We Live in Public (15)
Cast: Josh Harris, Tom Harris (and many others)
Director: Ondi Timoner
Running time: 90 minutes
This documentary will make you think. A lot. About how far we’ve come in the last decade and about where we’re headed. You’ll start to wonder what you did before the Internet took over our lives and you’ll pontificate about life before ‘reality shows’. Even sitting on the toilet requires the presence of your precious iPhone. We’re now so consumed by social media that it’s actually quite difficult to spend your waking day alone and connected to nothing.
Or is it?
We Live in Public is a filth-ridden monstrosity of a rollercoaster ride for Josh Harris, collected together from thousands of hours of footage recorded over the last decade. Well, what did you expect? It concerns the Internet. This creation alone has spurned a new wave of everything — absolutely anything you desire can be found there. Plus a whole heap of things you definitely would have been happier without knowing. Harris came up with a few ideas about where he thought the Internet should take us and Ondi Timoner’s documentary does well to serve as not only a biography for Harris’ professional and personal life, but an introduction into the growth of the World Wide Web itself.

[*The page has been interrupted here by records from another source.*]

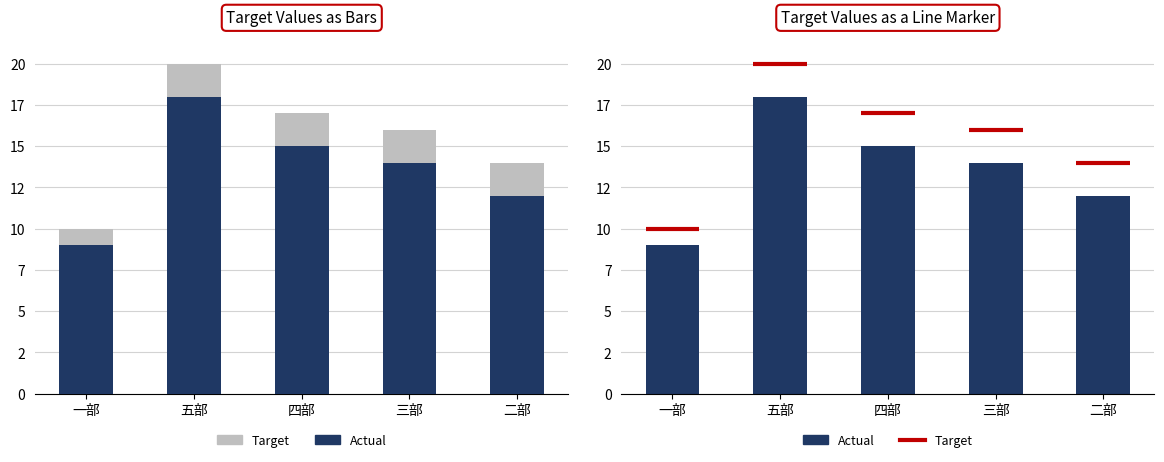

Reading left to right, extract all data points from this chart.

一部=9	五部=18	四部=15	三部=14	二部=12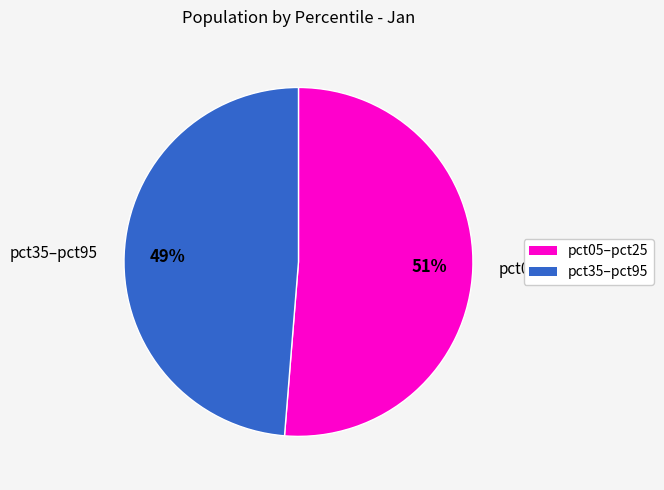

How many segments does this pie chart have?

2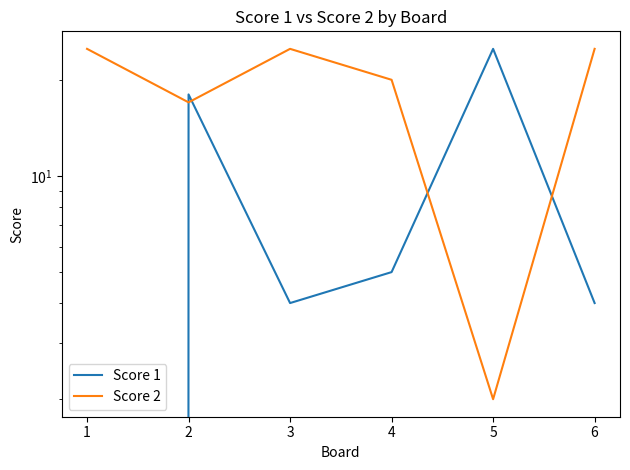

How many values in the Score 1 series exceed 5?

2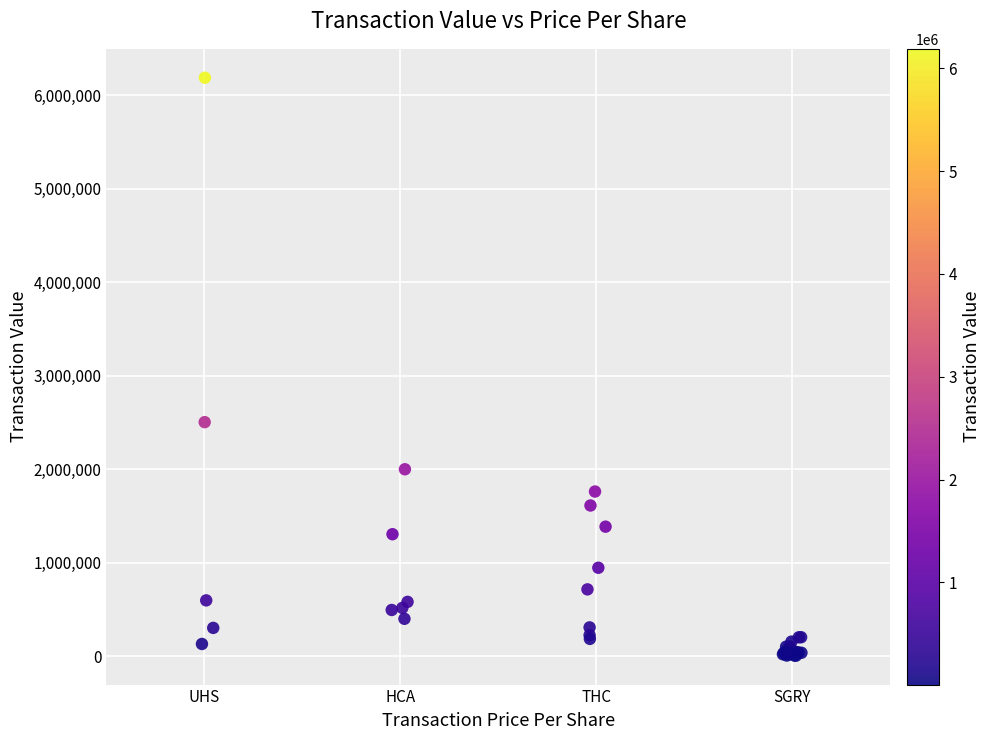

What Y value in the scatter plot is closest to 3097007?

2503928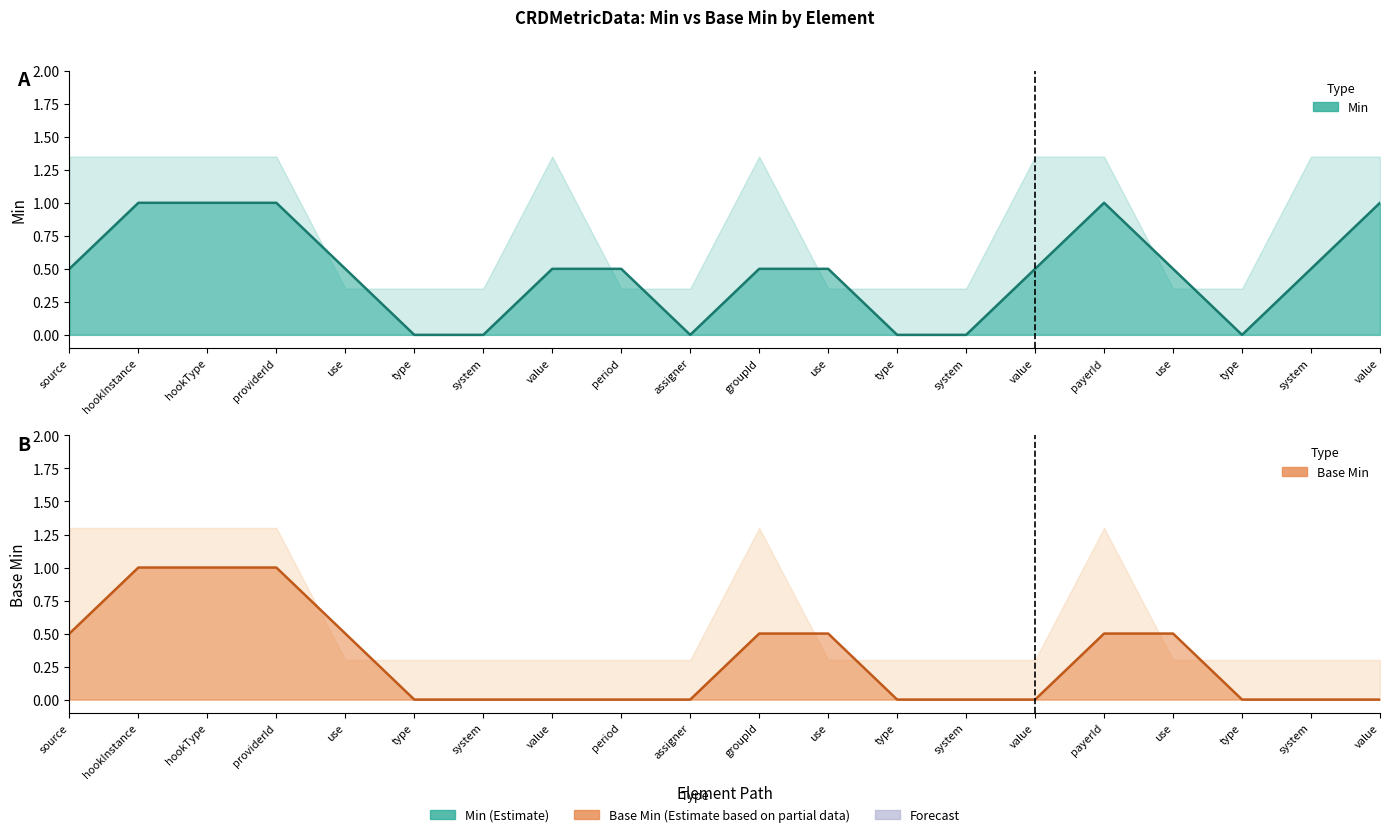

Does the chart display data point markers on the line(s)?

No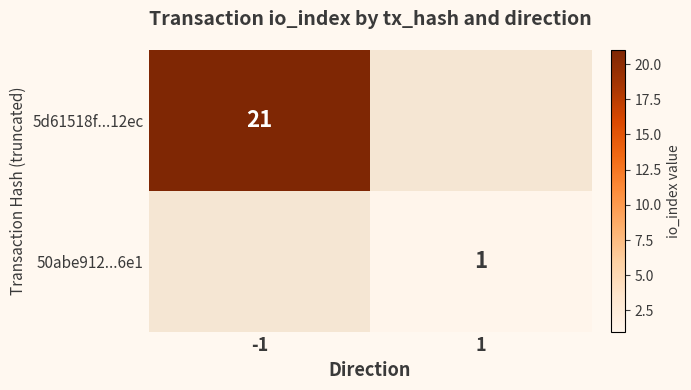

Count the number of data series in this chart.

2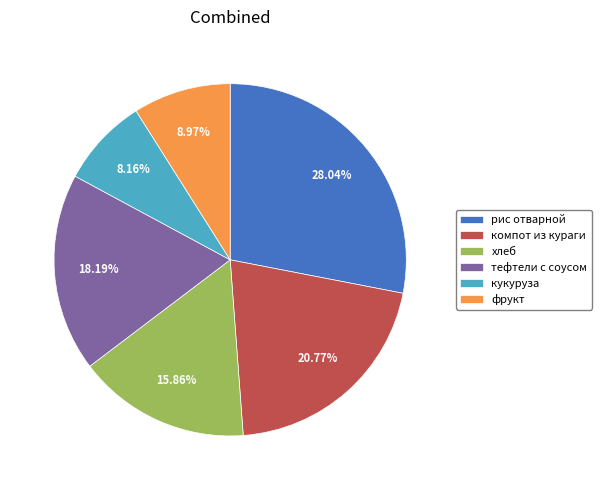

To the nearest percent, what is the difference between the largest and smallest slice percentages?

20%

Harris was ‘famous’ for a number of things in the online world, namely, starting a company called Jupiter Communications which monitored web traffic statistics that was ultimately sold for $80m. He then used that cash to fund an online dial-up video service, where people could see and talk to each other, called Pseudo.com, which is all a bit saucy and kinky. And, aside from being pretty accurate with existing trends and growth of fads on the internet (how the internet will monitor everything we do), he decided to pioneer an experiment in which he locked 100 willing participants (most of which were eccentric artists), into a basement in New York.
The basement was packed full of cameras, weapons, booze, drugs, bunkers to sleep in — plus some very crazy interrogation rooms, used to psych out the participants and generally cause them psychological grief. They were allowed to use whatever they wanted, for free, any time they liked, whilst there were cameras on them 24/7 recording their every whim, sexual desire and faecal deposit. It just turned into an incredibly sad view of humans, to be honest. I was left saddened at the sight of what these despicable humans thought was art or some clever commentary on how we live. This isn’t how we live — this is just abuse. This experiment (named: Quiet) was put to a stop by the police on New Year’s Eve at the turn of the century.
His later experiment, rigging up his house to monitor his relationship with his then girlfriend Tanya Corrin, was actually very interesting to watch. Despite being another silly hobby that Harris subjected his partner to, it gave rise to real time internet discussions, based on what viewers could see happening in his house between the two. They would then go back to their respective computers to see what people were saying about them. Of course, this ended his relationship and they went their separate ways.
You’ll be cringing all the way through this as you watch Harris not only make some incredibly stupid decisions with regards to money, but because of the quite apt soundtrack – which is so unbelievably loud and annoying that you’ll feel safer slicing off your own ears. Harris spends his (and others’) fortunes on lavish parties for geeks; entertaining them with models, booze and other general debauchery. His point? Well, I’m not certain. It really just appears as though Harris was just handed a lot of money to squander, which he sure as hell did.
Suffice to say, Harris has been AWOL for at least the past ten years. Timoner manages to catch up with Harris at some point later, in Ethiopia, where we see he is trying to help those out there build a better life for themselves. His odd and vaguely public bipolar personality seems to have disappeared — but, you can never really be sure. Whether this is his way to ‘make amends’ or simply his next project, we’ll never know. This self-gratifying individual appears to have no personal morals, nor does he care about anything else anyone else does. And, it pleases me to see that, by the end, he has caused his own demise. To go further in proving how low this person sank, he sent his mother a recorded video of him telling her how much he disliked her… on her deathbed.
Was he making a point about loneliness or the effect of cameras on humans? Or maybe he was making social commentaries on one’s own indulgences and fantasies? Or did he simply prove that by pandering to an individual’s every hedonistic whim you’ll help them self-destruct? I’m going with the latter — and, sorry to say, we knew this already.
We Live In Public gets a two and a half out of me.